Why are you writing so much for such an obvious thing?
Anthony Price
We know that B is a matrix of full rank, and that C must be of full rank as well to constitute bases for R^n. Compute the eigenvalue decomposition of M=U*D*U^-1. We know that hence det(M*B)=det(D)*det(B)=det(C). C must have a nonzero determinant since it must be of full rank (all columns are orthogonal). Suppose M is not of full rank. Then, det(D) and therefore det(C) are 0 since det(B) is nonzero, which would imply that C is not a basis for R^n. Hence, det(D) must be nonzero which means that M must be of full rank.
Chase Mitchell
why are you writing so much? what does it have to do with eigenvalues?
The proof is literally a one-liner.
Josiah Sullivan
Only the zerovector is a solution to Mx = 0, thus it is invertible. QED. ?? Pretty simple.
Owen Davis
Homework threads warrant a ban OP.
Luis Gray
But fucking anything can be homework you idiot.
Angel Lopez
For any two bases there is a change of coordinate matrix that changes from one to the other. Invertibility literally follows from that.
Grayson Barnes
I'm surprised that you guys haven't done something like: For finite dimensional operators, injectivity=surjectivity=bijectivity=invertibility. So all you have to do is prove one to get invertibility.
Jace King
I think what you're trying to imply with your post is that all transformations from one basis to another are the identity transformation, which is incorrect.
Nathan Parker
not him but what shows M is linearly independent?
Samuel Campbell
If there exists a matrix M such that Tx=Mx where T is a linear transformation, then M must be constructed of linearly independent column vectors, which implies that M is invertible by the fundamental theorem of invertible matrices....isn't that all you need? someone correct me
Hudson Martinez
[math](id)_{CB} \circ (id)_{BC} = (id)_{BC} \circ (id)_{CB}= id_{\mathbb{R^n}}[/math] so [math](id)_{CB}[/math] is an isomorphism. qed.
Jason Jones
No. Only the zerovector is a solution. Because: Each of the basis are linearly independent so for the zerovector, only the zerovector are it's coordinate vector in each of the basis. There can be no vectors that has the zerovectors as a coord-vector for the B-basis that is not itself the zerovector, likewise there can no vector that has the zerovector as a coord-vector for the C basis that is not itself the zerovector. And because all vectors can be written as a coord-vector wrt B and C, and all coord-vectors in B or C map to one vector in our vector space, there can only be one vector that gets the zerovector as the coordinate vector in basis C, and there can be only one coordinate vector in B that gives you the zerovector in our vectorspace. Thus we can see that the zerovector is the only solution to Mx = 0, and thus by the IMT M is invertible.
Daniel Howard
If Mx = 0 has a nonzero solution then there is a nonzero vector x1 in R^n which maps to x as its coordinate vector wrt basis B. That is x is the B-coordinate vector of x1, and x1 is nonzero.

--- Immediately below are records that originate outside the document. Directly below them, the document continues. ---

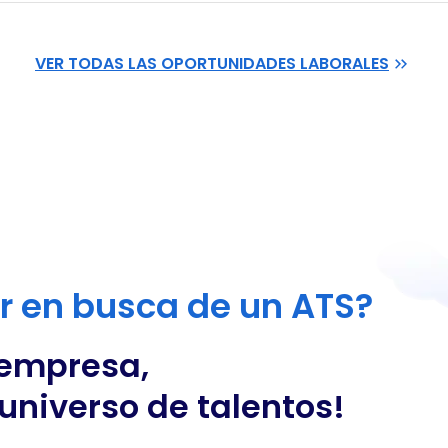
VER TODAS LAS OPORTUNIDADES LABORALES
or en busca de un ATS?
 empresa,
universo de talentos!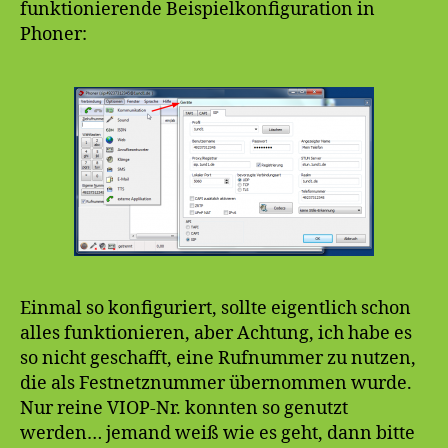
funktionierende Beispielkonfiguration in
Phoner:
Einmal so konfiguriert, sollte eigentlich schon
alles funktionieren, aber Achtung, ich habe es
so nicht geschafft, eine Rufnummer zu nutzen,
die als Festnetznummer übernommen wurde.
Nur reine VIOP-Nr. konnten so genutzt
werden… jemand weiß wie es geht, dann bitte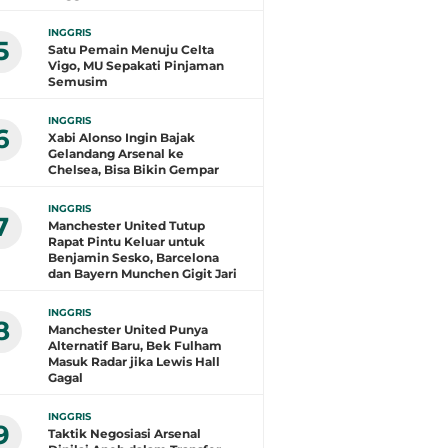
INGGRIS
5
Satu Pemain Menuju Celta
Vigo, MU Sepakati Pinjaman
Semusim
INGGRIS
6
Xabi Alonso Ingin Bajak
Gelandang Arsenal ke
Chelsea, Bisa Bikin Gempar
INGGRIS
7
Manchester United Tutup
Rapat Pintu Keluar untuk
Benjamin Sesko, Barcelona
dan Bayern Munchen Gigit Jari
INGGRIS
8
Manchester United Punya
Alternatif Baru, Bek Fulham
Masuk Radar jika Lewis Hall
Gagal
INGGRIS
9
Taktik Negosiasi Arsenal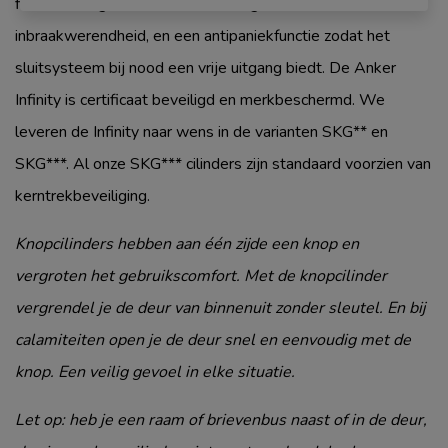
flexible veiligheidsniveaus, een hoge mate van molest- en
inbraakwerendheid, en een antipaniekfunctie zodat het
sluitsysteem bij nood een vrije uitgang biedt. De Anker
Infinity is certificaat beveiligd en merkbeschermd. We
leveren de Infinity naar wens in de varianten SKG** en
SKG***. Al onze SKG*** cilinders zijn standaard voorzien van
kerntrekbeveiliging.
Knopcilinders hebben aan één zijde een knop en
vergroten het gebruikscomfort. Met de knopcilinder
vergrendel je de deur van binnenuit zonder sleutel. En bij
calamiteiten open je de deur snel en eenvoudig met de
knop. Een veilig gevoel in elke situatie.
Let op: heb je een raam of brievenbus naast of in de deur,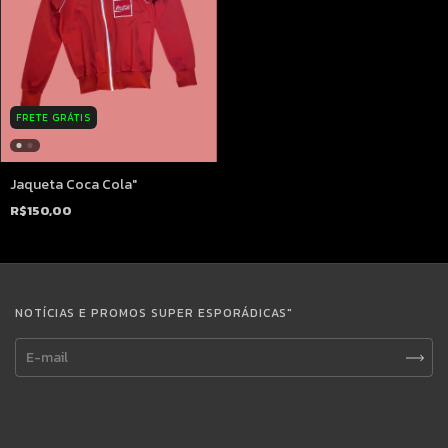
FRETE GRÁTIS
Jaqueta Coca Cola"
R$150,00
NOTÍCIAS E PROMOS SUPER ESPORÁDICAS"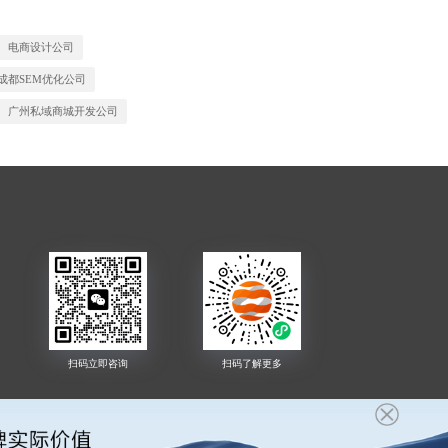
电商设计公司
成都SEM优化公司
广州私域商城开发公司
武汉网店装修设计
天津H5游戏定制
科普宣传H5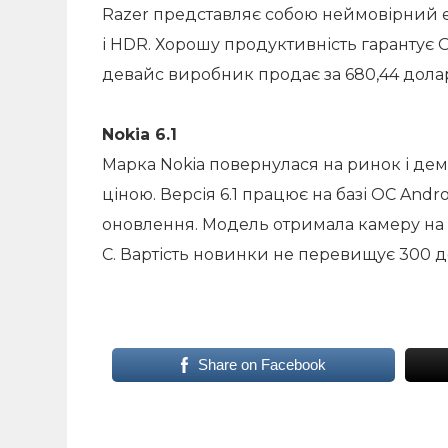
Razer представляє собою неймовірний е
і HDR. Хорошу продуктивність гарантує О
девайс виробник продає за 680,44 долар
Nokia 6.1
Марка Nokia повернулася на ринок і де
ціною. Версія 6.1 працює на базі ОС And
оновлення. Модель отримала камеру на 
C. Вартість новинки не перевищує 300 д
Share on Facebook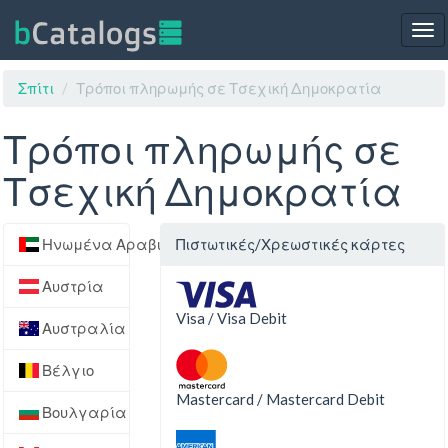
Tog
nav
Σπίτι
Τρόποι πληρωμής σε Τσεχική Δημοκρατία
Τρόποι πληρωμής σε
Τσεχική Δημοκρατία
Ηνωμένα Αραβικά Εμιράτα
Πιστωτικές/Χρεωστικές κάρτες
Αυστρία
Visa / Visa Debit
Αυστραλία
Βέλγιο
Mastercard / Mastercard Debit
Βουλγαρία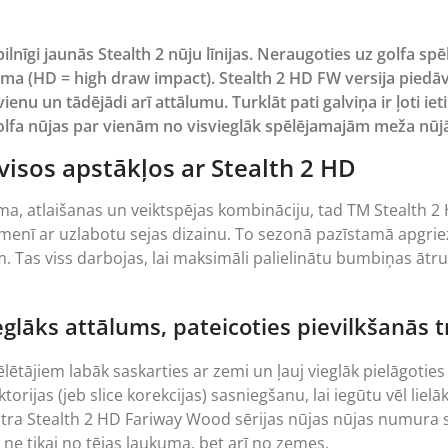
nīgi jaunās Stealth 2 nūju līnijas. Neraugoties uz golfa spē
uma (HD = high draw impact). Stealth 2 HD FW versija pied
enu un tādējādi arī attālumu. Turklāt pati galviņa ir ļoti iet
olfa nūjas par vienām no visvieglāk spēlējamajām meža nūj
isos apstākļos ar Stealth 2 HD
a, atlaišanas un veiktspējas kombināciju, tad TM Stealth 2 H
līmenī ar uzlabotu sejas dizainu. To sezonā pazīstamā apgr
 Tas viss darbojas, lai maksimāli palielinātu bumbiņas ātru
glāks attālums, pateicoties pievilkšanās tr
lētājiem labāk saskarties ar zemi un ļauj vieglāk pielāgoties k
orijas (jeb slice korekcijas) sasniegšanu, lai iegūtu vēl liel
katra Stealth 2 HD Fariway Wood sērijas nūjas nūjas numura 
 ne tikai no tējas laukuma, bet arī no zemes.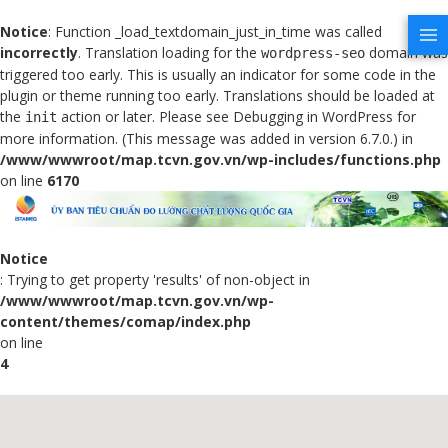
Notice
: Function _load_textdomain_just_in_time was called
incorrectly
. Translation loading for the
domain was
wordpress-seo
triggered too early. This is usually an indicator for some code in the
plugin or theme running too early. Translations should be loaded at
the
action or later. Please see
Debugging in WordPress
for
init
more information. (This message was added in version 6.7.0.) in
/www/wwwroot/map.tcvn.gov.vn/wp-includes/functions.php
on line
6170
Notice
: Trying to get property 'results' of non-object in
/www/wwwroot/map.tcvn.gov.vn/wp-
content/themes/comap/index.php
on line
4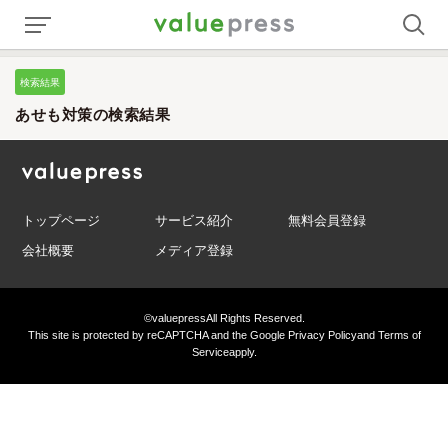
検索結果
あせも対策の検索結果
トップページ
サービス紹介
無料会員登録
会社概要
メディア登録
©valuepress
All Rights Reserved.
This site is protected by reCAPTCHA and the Google
Privacy Policy
and
Terms of
Service
apply.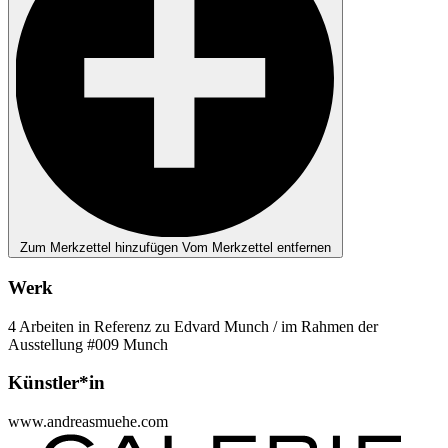
Zum Merkzettel hinzufügen
Vom Merkzettel entfernen
Werk
4 Arbeiten in Referenz zu Edvard Munch / im Rahmen der
Ausstellung #009 Munch
Künstler*in
www.andreasmuehe.com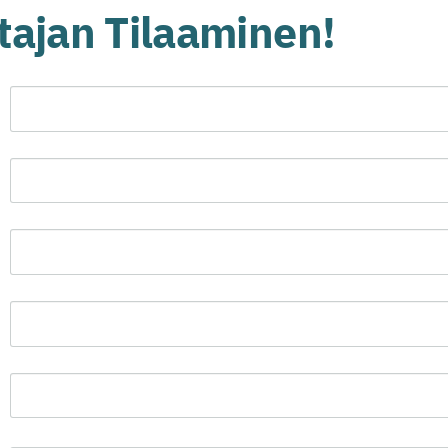
tajan Tilaaminen!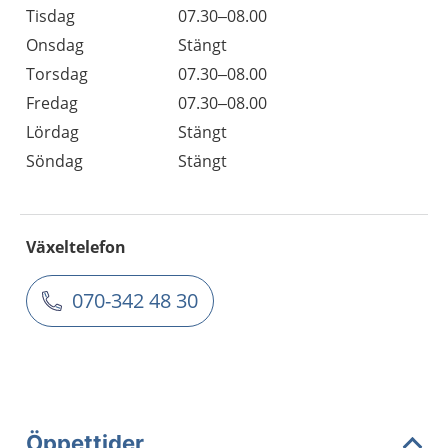
Tisdag
07.30–08.00
Onsdag
Stängt
Torsdag
07.30–08.00
Fredag
07.30–08.00
Lördag
Stängt
Söndag
Stängt
Växeltelefon
070-342 48 30
Öppettider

x1 is nonzero because if it was zero then x would be zero too as x = C^(-1)x1. where C is the matrix with columns from the c-basis.
However as Mx gives the C-coordinate matrix of x1 then, the C-coordinate matrix of x1 is 0. However since we can find x1 from the c-coordinate matrix of x1 by a maxtrix-vector product (which one?) and the c-coordinate matrix of x1 is 0, x1 must also be zero.
Thus we have a contradiction, and so Mx = 0 can have only the trivial solution. Thus by the IMT M is invertible.